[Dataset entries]

--- --- ---

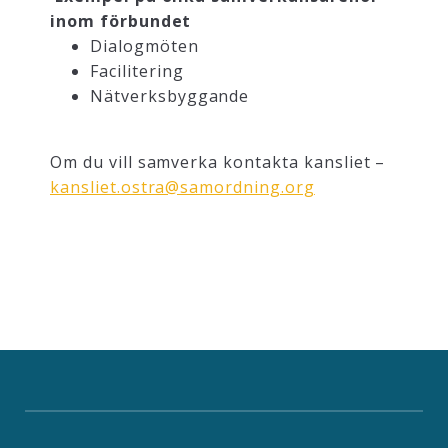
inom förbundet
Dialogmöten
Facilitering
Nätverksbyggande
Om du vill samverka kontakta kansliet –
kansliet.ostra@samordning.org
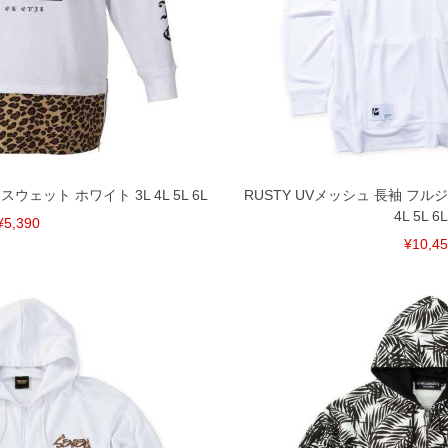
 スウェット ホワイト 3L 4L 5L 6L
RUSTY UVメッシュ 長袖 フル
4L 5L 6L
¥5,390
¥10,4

--- --- ---

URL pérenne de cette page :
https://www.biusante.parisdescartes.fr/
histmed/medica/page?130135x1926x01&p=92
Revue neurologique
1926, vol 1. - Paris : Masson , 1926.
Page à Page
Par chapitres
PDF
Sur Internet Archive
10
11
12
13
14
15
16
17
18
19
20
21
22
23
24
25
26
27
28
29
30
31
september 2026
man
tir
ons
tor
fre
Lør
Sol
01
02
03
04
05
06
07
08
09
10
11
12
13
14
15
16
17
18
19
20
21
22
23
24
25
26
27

--- --- ---

**Work task:**
Identify each line in the entries with the word "kansliet" and copy it.

**Answer to this exercise:**
Om du vill samverka kontakta kansliet –
kansliet.ostra@samordning.org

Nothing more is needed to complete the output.